Ia mempercepat larinya, tapi tetap saja terlambat. Kaca besar di mobil bak terbuka itu jatuh hingga pecah. Pecahan besar mengenai seorang gadis di sebelah mobil bak terbuka itu yang mendongak ke atas. Kaca itu menembus lehernya, beberapa beling juga mengenai bagian tubuhnya yang lain. Gadis itu terhempas ke tanah sambil berlumur darah.
Ia melangkahkan kaki perlahan, lelaki ini mengenal gadis yang mati itu. Gadis itu, adik tirinya, juga orang yang ia sukai. Dengan kaki yang gemetar, ia mendekati gadis itu. Ia tak tahu apakah ini benar-benar nyata, tapi ia berharap tidak. Tubuhnya seketika lemas, pandangannya kabur, ia tumbang di sebelah adiknya. Bahkan di saat terakhir adiknya, tak ada kata-kata yang diucapkannya. Beberapa orang di sekitar berteriak histeris melihatnya.
***
Algea---lelaki itu duduk di sofa tanpa bergerak sedikit pun. Ruangan kosong tempatnya sekarang begitu gelap, tanpa pencahayaan. Sampah berserakan di lantai dekat kakinya. Selimut kumal menutupi seluruh tubuhnya. Sudah lebih sebulan sejak kehilangan adik tirinya, gadis yang juga ia sukai, juga satu-satunya keluarga yang ia miliki.
Kekosongan terlihat di matanya. Menambah kekelaman di ruang itu. Rambut panjangnya yang berantakan menutupi matanya. Ia melamun memikirkan adiknya, mengingat kenangannya.
Seketika angin menerpa dari jendela yang terbuka. Menyadarkannya dari lamunan. Ia beranjak, meninggalkan selimut kumalnya di sofa. Dengan langkah gontai mendekati jendela. Tanpa disadarinya, hari sudah malam. Rasanya masih pagi ketika ia baru duduk di sofa. Di luar juga begitu gelap, hanya beberapa rumah yang menghidupkan lampu. Rumahnya sendiri juga sangat gelap, tapi ia lebih suka begitu. Baginya lebih mudah untuk mengingat adiknya dengan kegelapan itu.
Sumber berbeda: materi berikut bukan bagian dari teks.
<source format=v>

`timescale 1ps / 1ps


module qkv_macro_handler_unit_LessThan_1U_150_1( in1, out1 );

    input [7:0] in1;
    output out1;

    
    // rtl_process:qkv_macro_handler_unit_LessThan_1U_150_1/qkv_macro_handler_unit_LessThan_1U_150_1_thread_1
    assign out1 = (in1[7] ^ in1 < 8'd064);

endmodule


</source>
Pikirannya kembali berkelebat. Mungkinkah adiknya mati? Dia bukannya menghilang atau pergi entah ke mana? Tapi, Algea memakamkannya. "Algea ...." Algea terus mendengar itu di kepalanya. Suara yang begitu halus, menenangkannya, ia ingin adiknya tetap di sisinya mengucapkan namanya. Angin malam kembali menyadarkannya. Niat untuk menutup jendela, urung dilakukannya.
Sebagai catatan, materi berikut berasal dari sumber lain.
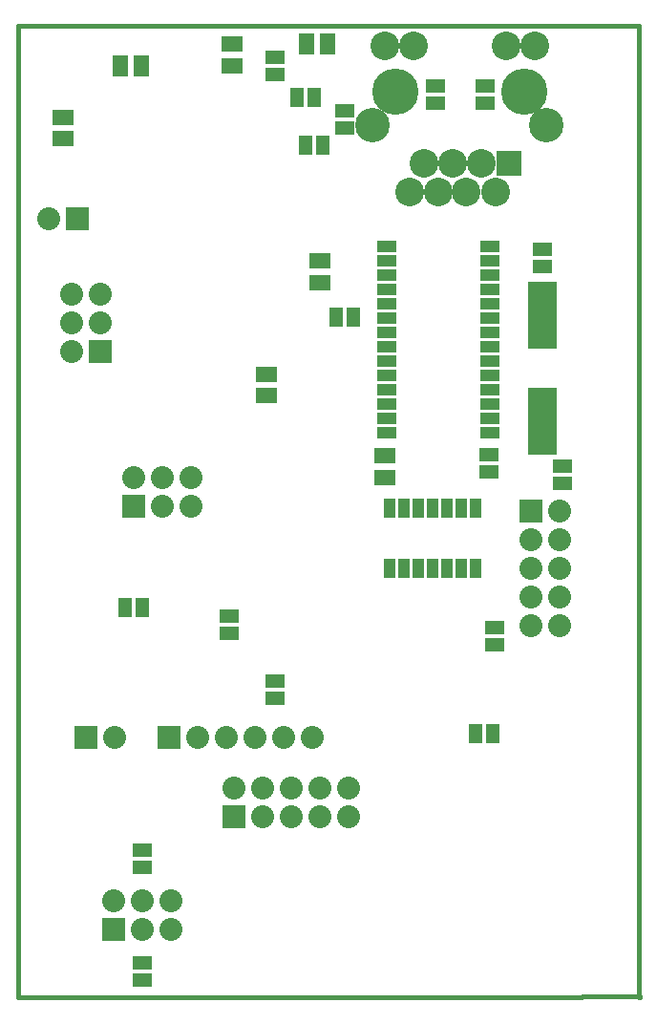
<source format=gbs>
G04 (created by PCBNEW (2011-nov-30)-testing) date ven. 21 sept. 2012 13:34:49 CEST*
%MOIN*%
G04 Gerber Fmt 3.4, Leading zero omitted, Abs format*
%FSLAX34Y34*%
G01*
G70*
G90*
G04 APERTURE LIST*
%ADD10C,0.006*%
%ADD11C,0.015*%
%ADD12R,0.055X0.075*%
%ADD13R,0.075X0.055*%
%ADD14R,0.065X0.045*%
%ADD15R,0.045X0.065*%
%ADD16R,0.08X0.08*%
%ADD17C,0.08*%
%ADD18R,0.07X0.04*%
%ADD19R,0.04X0.065*%
%ADD20R,0.0987X0.2365*%
%ADD21C,0.1617*%
%ADD22R,0.09X0.09*%
%ADD23C,0.1*%
%ADD24C,0.12*%
G04 APERTURE END LIST*
G54D10*
G54D11*
X41350Y-39350D02*
X19675Y-39350D01*
X41375Y-73225D02*
X41375Y-73250D01*
X39375Y-73225D02*
X41375Y-73225D01*
X19685Y-73228D02*
X19685Y-39370D01*
X39370Y-73228D02*
X19685Y-73228D01*
X41370Y-39370D02*
X41370Y-73228D01*
G54D12*
X23247Y-40748D03*
X23997Y-40748D03*
G54D13*
X21260Y-42538D03*
X21260Y-43288D03*
X32480Y-54349D03*
X32480Y-55099D03*
X28346Y-51495D03*
X28346Y-52245D03*
X27165Y-39979D03*
X27165Y-40729D03*
G54D12*
X29743Y-39961D03*
X30493Y-39961D03*
G54D13*
X30217Y-48308D03*
X30217Y-47558D03*
G54D14*
X24016Y-72643D03*
X24016Y-72043D03*
X36319Y-60330D03*
X36319Y-60930D03*
G54D15*
X30802Y-49508D03*
X31402Y-49508D03*
G54D14*
X24016Y-68106D03*
X24016Y-68706D03*
G54D15*
X29424Y-41831D03*
X30024Y-41831D03*
G54D14*
X28642Y-40448D03*
X28642Y-41048D03*
X31102Y-42918D03*
X31102Y-42318D03*
G54D15*
X36245Y-64055D03*
X35645Y-64055D03*
G54D14*
X38681Y-54720D03*
X38681Y-55320D03*
X36122Y-54926D03*
X36122Y-54326D03*
G54D15*
X29720Y-43504D03*
X30320Y-43504D03*
G54D14*
X28642Y-62200D03*
X28642Y-62800D03*
X27067Y-59936D03*
X27067Y-60536D03*
X37992Y-47741D03*
X37992Y-47141D03*
G54D15*
X23420Y-59646D03*
X24020Y-59646D03*
G54D16*
X23705Y-56110D03*
G54D17*
X23705Y-55110D03*
X24705Y-56110D03*
X24705Y-55110D03*
X25705Y-56110D03*
X25705Y-55110D03*
G54D16*
X24961Y-64173D03*
G54D17*
X25961Y-64173D03*
X26961Y-64173D03*
X27961Y-64173D03*
X28961Y-64173D03*
X29961Y-64173D03*
G54D18*
X32550Y-53545D03*
X32550Y-53045D03*
X32550Y-52545D03*
X32550Y-52045D03*
X32550Y-51545D03*
X32550Y-51045D03*
X32550Y-50545D03*
X32550Y-50045D03*
X32550Y-49545D03*
X32550Y-49045D03*
X32550Y-48545D03*
X32550Y-48045D03*
X32550Y-47545D03*
X32550Y-47045D03*
X36150Y-47045D03*
X36150Y-47545D03*
X36150Y-48045D03*
X36150Y-48545D03*
X36150Y-49045D03*
X36150Y-49545D03*
X36150Y-50045D03*
X36150Y-50545D03*
X36150Y-51045D03*
X36150Y-51545D03*
X36150Y-52045D03*
X36150Y-52545D03*
X36150Y-53045D03*
X36150Y-53545D03*
G54D19*
X32654Y-56183D03*
X33154Y-56183D03*
X33654Y-56183D03*
X34154Y-56183D03*
X34654Y-56183D03*
X35154Y-56183D03*
X35654Y-56183D03*
X35654Y-58283D03*
X35154Y-58283D03*
X34654Y-58283D03*
X34154Y-58283D03*
X33654Y-58283D03*
X33154Y-58283D03*
X32654Y-58283D03*
G54D20*
X37992Y-49430D03*
X37992Y-53130D03*
G54D16*
X22039Y-64173D03*
G54D17*
X23039Y-64173D03*
G54D14*
X36000Y-42050D03*
X36000Y-41450D03*
X34250Y-42050D03*
X34250Y-41450D03*
G54D21*
X32856Y-41648D03*
X37344Y-41629D03*
G54D22*
X36832Y-44129D03*
G54D23*
X36360Y-45133D03*
X35848Y-44129D03*
X35336Y-45133D03*
X34864Y-44129D03*
X34352Y-45133D03*
X33840Y-44129D03*
X33368Y-45133D03*
X37718Y-40054D03*
X36714Y-40054D03*
X33486Y-40054D03*
X32482Y-40054D03*
G54D24*
X38112Y-42810D03*
X32049Y-42810D03*
G54D16*
X23016Y-70874D03*
G54D17*
X23016Y-69874D03*
X24016Y-70874D03*
X24016Y-69874D03*
X25016Y-70874D03*
X25016Y-69874D03*
G54D16*
X22547Y-50705D03*
G54D17*
X21547Y-50705D03*
X22547Y-49705D03*
X21547Y-49705D03*
X22547Y-48705D03*
X21547Y-48705D03*
G54D16*
X27232Y-66937D03*
G54D17*
X27232Y-65937D03*
X28232Y-66937D03*
X28232Y-65937D03*
X29232Y-66937D03*
X29232Y-65937D03*
X30232Y-66937D03*
X30232Y-65937D03*
X31232Y-66937D03*
X31232Y-65937D03*
G54D16*
X37591Y-56268D03*
G54D17*
X38591Y-56268D03*
X37591Y-57268D03*
X38591Y-57268D03*
X37591Y-58268D03*
X38591Y-58268D03*
X37591Y-59268D03*
X38591Y-59268D03*
X37591Y-60268D03*
X38591Y-60268D03*
G54D16*
X21760Y-46063D03*
G54D17*
X20760Y-46063D03*
M02*

</source>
Ia kembali berjalan menuju sofa. Seketika tubuhnya gemetar, mengingat adiknya. Ia tersungkur ke lantai. Mata kosong itu mengeluarkan cairan bening yang terus mengalir. Ia bangkit dan duduk di lantai. Sementara punggungnya bersender ke dinding.
Adiknya menunggu sidang itu. Ia berjanji untuk makan siang di restoran favorit mereka sepulang sekolah. Jika saja ia lebih cepat, jika saja ia tak terlalu lama di perpustakaan membantu klubnya .... Ia ingin adiknya. Ia ingin seseorang yang selalu menemaninya itu kembali. Ia berharap adiknya ada bersamanya. Sambil menjambak rambutnya, ia terus menangis.
Seketika angin malam kembali menyadarkannya. Tangisnya berhenti, ia menoleh ke arah jendela sambil berharap adiknya ada di sana. Memang, ada seseorang di sana, seorang gadis yang tak asing di matanya. Seorang gadis yang tak diinginkannya untuk pergi. Adiknya, yang begitu disayanginya.